Enterprise Access: What's Available at Each Tier
To remove ambiguity on access tiers:
Free and Go users: Access to GPT-5.6 Terra in ChatGPT Work and Codex.
Plus users: Sol, Terra, and Luna in ChatGPT Work and Codex. "Max" effort available.
Business users: Same as Plus. Sol, Terra, and Luna all accessible in ChatGPT Work and Codex.
Enterprise users: Sol, Terra, and Luna in ChatGPT Work and Codex. "Ultra" mode available in ChatGPT Work (parallel multi-agent). GPT-5.6 Sol Pro available for the highest-quality results on complex tasks.
GPT-5.4 is being retired on July 23. GPT-5.5 models remain available during transition.
The Decision Framework for Enterprise Leaders
If you're evaluating this announcement for your organization, here's how I'd structure the decision:
For organizations not yet on a formal AI contract: This is the clearest moment to evaluate OpenAI's Business or Enterprise tier with defined intent. The three-tier model structure gives you a cost optimization lever that wasn't available a year ago. Start with Terra as your default and route complex analytical tasks to Sol. Reserve Luna for high-volume, lower-stakes automation.
For organizations already on enterprise contracts: Review your current model usage against the new tier structure. If you're defaulting all calls to the frontier model, you likely have cost optimization opportunities available immediately. Build a simple routing heuristic: task complexity determines model tier.

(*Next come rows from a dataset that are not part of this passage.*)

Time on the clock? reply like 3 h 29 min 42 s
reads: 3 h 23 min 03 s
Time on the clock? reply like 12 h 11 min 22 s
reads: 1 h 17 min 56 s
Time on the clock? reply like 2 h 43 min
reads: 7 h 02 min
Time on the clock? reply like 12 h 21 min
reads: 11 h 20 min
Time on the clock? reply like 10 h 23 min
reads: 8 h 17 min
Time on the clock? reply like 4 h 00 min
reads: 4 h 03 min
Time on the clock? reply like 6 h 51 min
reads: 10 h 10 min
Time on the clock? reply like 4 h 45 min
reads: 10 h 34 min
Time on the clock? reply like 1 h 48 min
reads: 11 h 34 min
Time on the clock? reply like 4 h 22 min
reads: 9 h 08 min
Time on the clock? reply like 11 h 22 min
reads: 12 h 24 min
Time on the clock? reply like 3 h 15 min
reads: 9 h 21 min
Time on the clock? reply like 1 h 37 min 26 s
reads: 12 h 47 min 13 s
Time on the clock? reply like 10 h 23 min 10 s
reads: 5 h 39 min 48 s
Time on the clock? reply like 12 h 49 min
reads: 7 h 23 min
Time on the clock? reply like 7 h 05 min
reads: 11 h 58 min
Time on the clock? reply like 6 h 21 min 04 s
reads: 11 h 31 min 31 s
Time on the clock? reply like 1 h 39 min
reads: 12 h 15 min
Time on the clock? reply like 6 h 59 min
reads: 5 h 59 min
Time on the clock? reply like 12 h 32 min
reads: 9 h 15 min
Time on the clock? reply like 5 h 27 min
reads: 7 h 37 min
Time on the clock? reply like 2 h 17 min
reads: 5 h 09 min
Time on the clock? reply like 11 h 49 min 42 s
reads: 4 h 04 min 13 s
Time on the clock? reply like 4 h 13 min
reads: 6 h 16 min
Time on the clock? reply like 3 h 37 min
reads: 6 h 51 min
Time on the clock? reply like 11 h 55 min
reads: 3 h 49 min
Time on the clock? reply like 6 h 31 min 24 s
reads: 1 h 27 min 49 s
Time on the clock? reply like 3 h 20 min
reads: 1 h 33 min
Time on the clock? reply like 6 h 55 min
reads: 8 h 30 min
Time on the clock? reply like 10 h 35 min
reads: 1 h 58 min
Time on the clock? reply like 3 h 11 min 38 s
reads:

For CTOs evaluating multi-agent architecture: The Responses API multi-agent capability now available with GPT-5.6 is worth a proof-of-concept run on your most complex parallel workflows. The question isn't whether parallel agents are faster — they are — but whether your data access controls and compliance posture support autonomous multi-agent execution on sensitive enterprise data.
For CFOs: Request a per-token cost projection from your engineering team before the next budget cycle. The shift from seat licensing to consumption pricing requires different forecasting tools. If your team can't give you token consumption by department and use case, that's the infrastructure gap to close first.
What This Means for the Broader AI Landscape
OpenAI's move to a named capability-tier model (Sol/Terra/Luna instead of numbered sub-versions) mirrors what Anthropic has done with the Haiku/Sonnet/Opus progression and what Google has done with the Gemini tiering. The message across all three major enterprise AI vendors is now consistent: pick the capability tier that fits your use case, not the absolute best model for every task.
The strategic winner in enterprise AI procurement over the next 18 months will not be the vendor with the single best frontier model. It will be the vendor whose tiered lineup, pricing structure, and enterprise governance controls let large organizations deploy AI cost-effectively at scale across multiple departments and use cases.
ChatGPT Work and the GPT-5.6 family represent OpenAI's clearest positioning yet in that race. The question for every enterprise leader now is whether your internal AI strategy is sophisticated enough to use that tiering intentionally — or whether you'll default to the frontier model everywhere and pay the cost.
The Bottom Line
OpenAI shipped two important things today: a productivity agent built for complex multi-step enterprise work, and a model lineup with clear capability tiers and predictable per-token pricing. Both are meaningful for different parts of your organization.
For technical leaders, the multi-agent API and Codex integration give you architectural building blocks that were previously custom work. For business leaders, the tiered pricing structure creates the cost predictability that enterprise AI budgets have been missing. For everyone, the clarity of Sol, Terra, and Luna makes the model selection conversation considerably less murky than it was yesterday.
The organizations that move quickly to build routing logic — matching task complexity to model tier — will find meaningful cost advantages over those that default to frontier models for everything. That's the real productivity play buried inside today's announcement.